我试图按照https://www.tensorflow.org/tutorials/seq2seq中的seq2seq示例进行操作,但区别在于我的输入和输出是实际连续值,而不是示例中的单词。
我有两个张量X和Y,它们是输入和输出占位符的基本示例。这是我现在的代码:
import tensorflow as tf
from tensorflow.contrib import rnn
import numpy as np
from tensorflow.python.layers.core import Dense
N_HIDDEN = 50
sess = tf.Session()
X = np.random.randn(3, 10, 8)
Y = X + 0.1*np.random.randn(3, 10, 8)
X_lengths = [10, 10, 10]
BATCH_SIZE = 3
with tf.variable_scope("myrnn", reuse=tf.AUTO_REUSE) as scope:
encoder_cell = rnn.BasicLSTMCell(N_HIDDEN)

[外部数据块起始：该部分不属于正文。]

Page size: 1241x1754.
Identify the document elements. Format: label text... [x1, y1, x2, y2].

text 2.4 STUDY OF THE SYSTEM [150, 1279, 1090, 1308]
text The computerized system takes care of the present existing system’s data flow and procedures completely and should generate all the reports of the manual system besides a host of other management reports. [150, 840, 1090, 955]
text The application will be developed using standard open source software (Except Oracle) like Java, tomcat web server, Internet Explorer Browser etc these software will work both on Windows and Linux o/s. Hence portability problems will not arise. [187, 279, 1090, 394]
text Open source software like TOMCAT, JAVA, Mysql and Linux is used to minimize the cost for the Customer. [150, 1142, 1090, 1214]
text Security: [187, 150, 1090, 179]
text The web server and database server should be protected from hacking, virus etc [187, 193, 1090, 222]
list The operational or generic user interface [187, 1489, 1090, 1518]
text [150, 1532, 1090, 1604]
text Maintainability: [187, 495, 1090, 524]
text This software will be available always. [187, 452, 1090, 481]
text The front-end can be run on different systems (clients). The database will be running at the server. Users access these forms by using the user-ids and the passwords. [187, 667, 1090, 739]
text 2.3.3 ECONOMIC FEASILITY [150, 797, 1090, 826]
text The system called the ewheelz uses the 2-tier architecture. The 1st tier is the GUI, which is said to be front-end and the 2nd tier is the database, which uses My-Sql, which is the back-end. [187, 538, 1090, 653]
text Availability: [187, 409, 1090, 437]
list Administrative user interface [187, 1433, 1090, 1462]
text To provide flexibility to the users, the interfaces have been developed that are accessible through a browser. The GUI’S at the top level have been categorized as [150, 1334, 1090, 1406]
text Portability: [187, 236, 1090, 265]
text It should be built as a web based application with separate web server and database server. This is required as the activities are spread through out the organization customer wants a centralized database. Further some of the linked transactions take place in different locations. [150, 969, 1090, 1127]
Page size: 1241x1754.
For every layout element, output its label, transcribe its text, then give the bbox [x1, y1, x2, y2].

encoder_outputs, encoder_state = tf.nn.dynamic_rnn(
encoder_cell, X, sequence_length=X_lengths, dtype=tf.float64)
# encoder_outputs: shape=(3, 10, 50)
# encoder_state: shape=(3, 50)
decoder_cell = rnn.BasicLSTMCell(N_HIDDEN)
# Helper
helper = tf.contrib.seq2seq.TrainingHelper(
Y, sequence_length=X_lengths, time_major=True)
# Decoder
basic_decoder = tf.contrib.seq2seq.BasicDecoder(decoder_cell, helper, encoder_state)
# Dynamic decoding
outputs, _ = tf.contrib.seq2seq.dynamic_decode(basic_decoder)
但我在最后一行收到以下错误:
---------------------------------------------------------------------------
InvalidArgumentError Traceback (most recent call last)
c:\users\mntiv\anaconda3\envs\tensorflow\lib\site-packages\tensorflow\python\framework\common_shapes.py in _call_cpp_shape_fn_impl(op, input_tensors_needed, input_tensors_as_shapes_needed, require_shape_fn)
685 graph_def_version, node_def_str, input_shapes, input_tensors,
--> 686 input_tensors_as_shapes, status)
687 except errors.InvalidArgumentError as err:
c:\users\mntiv\anaconda3\envs\tensorflow\lib\site-packages\tensorflow\python\framework\errors_impl.py in __exit__(self, type_arg, value_arg, traceback_arg)
515 compat.as_text(c_api.TF_Message(self.status.status)),
--> 516 c_api.TF_GetCode(self.status.status))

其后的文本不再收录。